Am Freitagabend treffen in Zagreb wieder Kroaten auf Serben. Diesmal als Nationalteams in der WM-Qualifikation, rund 20 Jahre nach dem Zerfall Jugoslawiens. Neben der sportlichen und historischen Dimension ist es vor allem ein sehr persönliches Duell: Serbiens Nationaltrainer Sinisa Mihajlovic, Sohn einer Kroatin und eines Serben, wuchs in Borovo im Osten Kroatiens auf. Mit seinem kroatischen Pendant Igor Stimac verbindet ihn eine Hassbeziehung, deren Auslöser fast so lange zurückliegt wie die Krawalle von Zagreb: Im Mai 1991 trafen beide im jugoslawischen Pokalfinale aufeinander – Mihajlovic mit Roter Stern Belgrad, Stimac als Kapitän von Hajduk Split. Wenige Tage zuvor hatte es in Mihajlovics Heimat erste tödliche Kämpfe zwischen Kroaten und Serben gegeben. Im Spiel geraten Mihajlovic und Stimac mehrfach aneinander – Dispute, Fouls. Irgendwann sagt Stimac: „Ich hoffe, unsere Männer werden deine ganze Familie in Borovo umbringen.“
„Für einen Moment war Stimac für mich einer der meistgehassten Leute“, sagt Mihajlovic. Danach habe er ihn öffentlich zu einer Flasche Wein eingeladen, „aber Igor hat das abgelehnt. Dennoch denke ich, dass diese Zeiten hinter uns liegen“. Beide Trainer wollen sich auf den Sport konzentrieren, und da sind die Fronten klar: Kroatien ist in Gruppe A mit zehn Punkten punktgleich mit Tabellenführer Belgien, Serbien hat erst vier Punkte geholt. Stimac konnte sich eine Stichelei gegen seinen Kollegen nicht verkneifen. Ob ihm die gute Form der serbischen Spieler Sorgen bereite, wurde er gefragt. „Wenn ich besorgt wäre, dann müsste Mihajlovic wegen der kroatischen Stürmer Jelavic, Olic und Mandzukic in die Psychiatrie.“
Die Spieler halten sich dagegen kurz vor dem Spiel zurück. Zuletzt hatte Kroatiens Mario Mandzukic im Herbst 2012 für Aufregung gesorgt, als er ein Tor für Bayern München mit einem militärischen Salut feierte – ein Zeichen an die ehemaligen kroatischen Generäle Ante Gotovina und Mladen Markac, die zuvor vom UN-Tribunal in Den Haag freigesprochen worden waren, obwohl sie in erster Instanz 24 und 18 Jahre Haft bekommen hatten. Nationalcoach Stimac war einer der ersten Gratulanten. „Kroatien ist endlich frei! Herzlich willkommen zu Hause, unsere Helden“, schrieb er auf seiner Facebook-Seite.

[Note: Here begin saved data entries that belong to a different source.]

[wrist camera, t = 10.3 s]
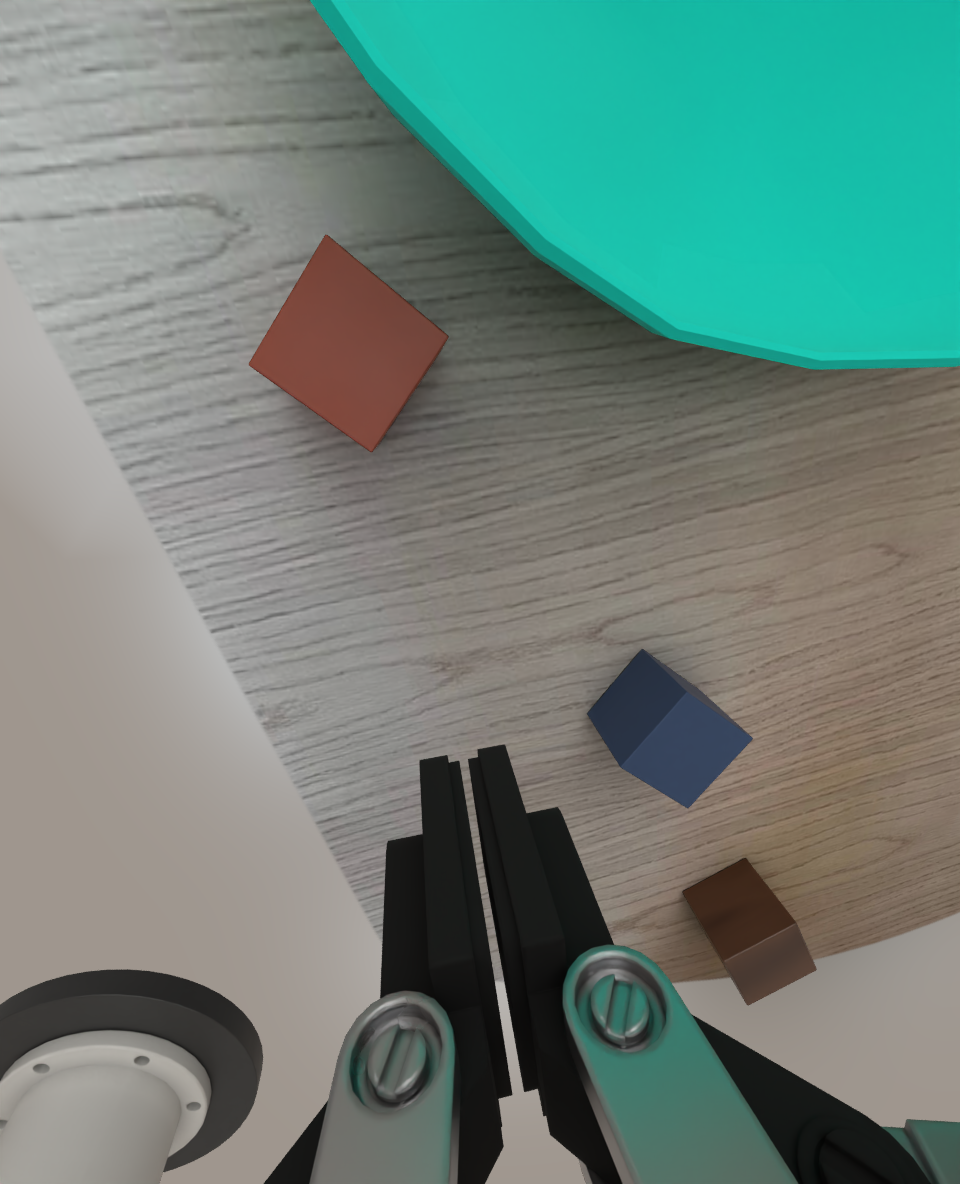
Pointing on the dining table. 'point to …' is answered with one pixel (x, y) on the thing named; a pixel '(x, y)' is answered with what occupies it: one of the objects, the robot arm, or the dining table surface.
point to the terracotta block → (348, 346)
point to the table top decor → (704, 157)
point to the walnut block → (750, 931)
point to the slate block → (666, 730)
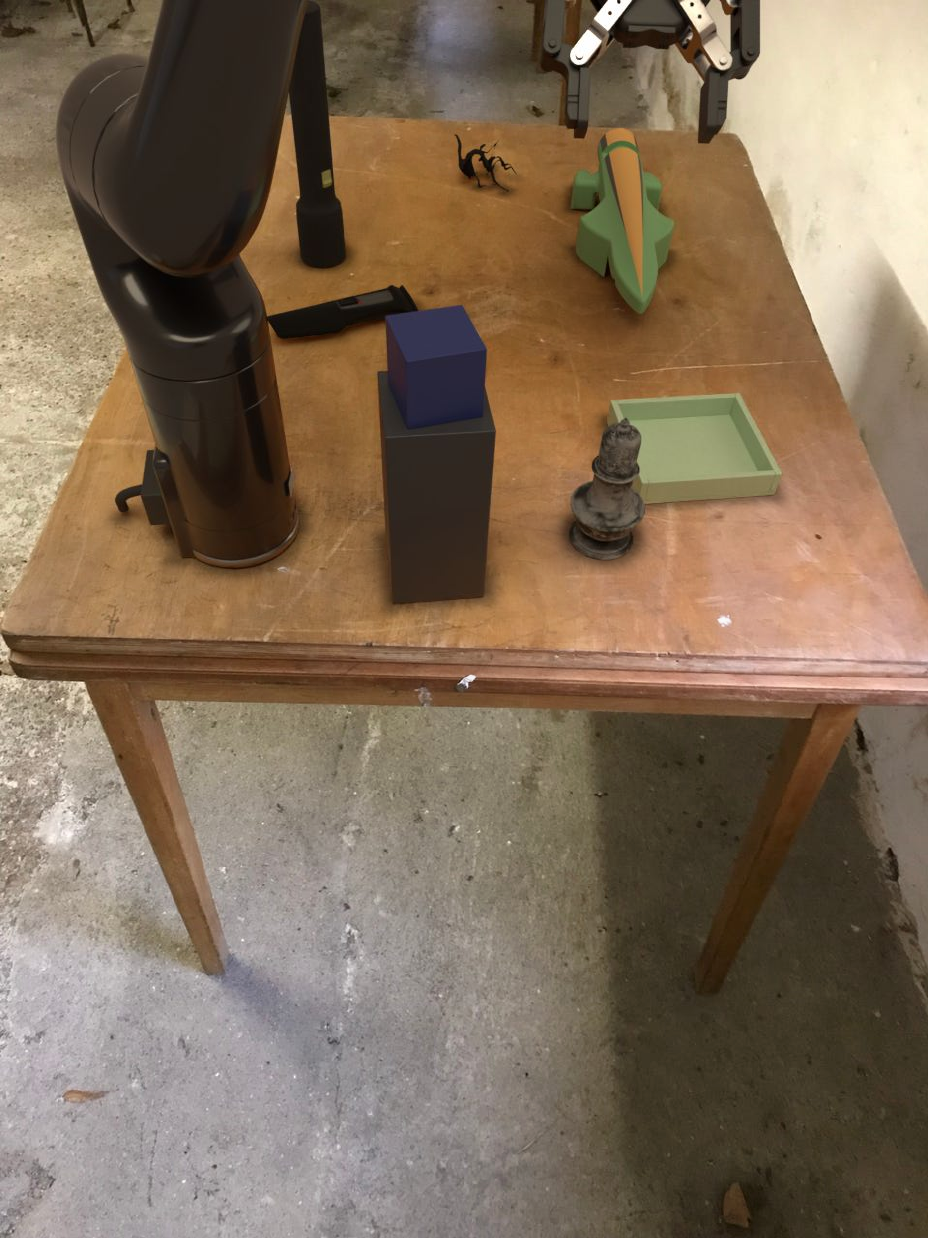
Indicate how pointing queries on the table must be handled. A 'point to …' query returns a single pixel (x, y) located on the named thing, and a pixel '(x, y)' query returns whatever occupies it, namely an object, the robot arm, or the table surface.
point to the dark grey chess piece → (609, 497)
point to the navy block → (435, 366)
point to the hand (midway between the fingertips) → (644, 136)
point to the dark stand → (435, 502)
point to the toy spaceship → (622, 219)
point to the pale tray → (697, 448)
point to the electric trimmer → (342, 313)
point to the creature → (467, 164)
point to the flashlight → (314, 151)
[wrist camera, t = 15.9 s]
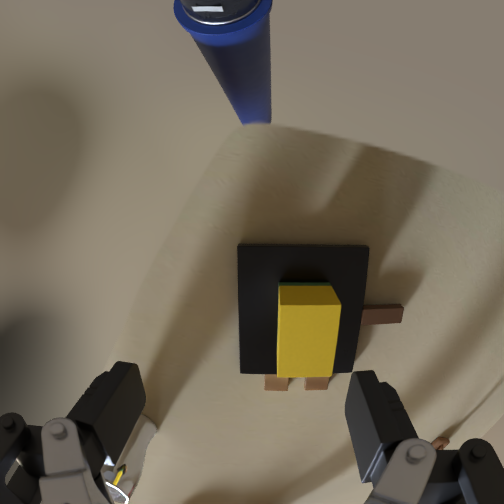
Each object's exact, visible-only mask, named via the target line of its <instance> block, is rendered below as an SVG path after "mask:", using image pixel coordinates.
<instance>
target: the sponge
mask: <svg viewBox="0 0 504 504" xmlns="http://www.w3.org/2000/svg"><path fill="white" fill-rule="evenodd" d="M340 314H341V303H340V301H339V299H338V297H337V295H336V293H335V292H334V290H333V288H332V286H331V284H330V283H299V282H279V294H278V328H277V377H326V376H332V372H333V365H334V359H335V352H336V345H337V338H338V330H339V322H340Z"/></svg>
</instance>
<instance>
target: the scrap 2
mask: <svg viewBox="0 0 504 504" xmlns="http://www.w3.org/2000/svg"><path fill="white" fill-rule="evenodd" d="M328 382H329V376H326V377H305V384H304V389H305V390H327V388H328Z"/></svg>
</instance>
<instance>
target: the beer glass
mask: <svg viewBox="0 0 504 504" xmlns="http://www.w3.org/2000/svg"><path fill="white" fill-rule="evenodd" d="M156 433H157V427H156V425H155V424H154V422H153V421H152V420H151V419H149V418H148V417H147V416H145V415H143V414H141V415H140V417H139V419H138V421H137V423H136V425H135V427H134V429H133V431H132V433H131V435H130V437H129V439H128V441H127V443H126V445H125V447H124V449H123V451H122V453H121V455H120V457H119V459H118V461H117V463H116V466H115V467H114V466H111V465H108V464H104V465H103V467H102V469H101V470H102V471H103V474H104V477H105V480H106V482H107V485H108V488H109V491H110V493H111V496H112V499H113V501H115V502H118V503H128V502H129V500H130V498H131V496H132V494H133V492H134V491H135V489H136V487H137V485H138V483H139V480H140V477H141V475H142V471H143V466H144V461H145V455H146V450H147V447H148V445H149V443H150V441H151V440H152V439H153V437H154V436H155V435H156Z"/></svg>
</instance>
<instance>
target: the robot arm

Kroatiens Verbandspräsident wünscht sich, dass die serbische Hymne nicht verhöhnt wird
Mittlerweile haben sich die Emotionen gelegt. Kroatiens Verbandspräsident Davor Suker wünschte sich einen Zauberstab, „um sicherzustellen, dass die serbische Hymne nicht verhöhnt wird“. Aus Sicherheitsgründen sind sowohl beim Hin- als auch beim Rückspiel im September in Belgrad keine Gästefans zugelassen.
In Zagreb werden die Stadionbesucher am Freitag an einem Denkmal vorbeikommen, das seit 1994 neben der Westtribüne steht. Dinamos mächtigste Fangruppe – die Bad Blue Boys – hat es gestiftet. Darauf steht: „Allen Fans von Dinamo, für die der Krieg am 13. Mai 1990 im Maksimir-Stadion begonnen hat und mit der Hingabe ihres Lebens am Altar der Heimat Kroatien endete.“ Von wegen, Fußball hat nichts mit Politik zu tun.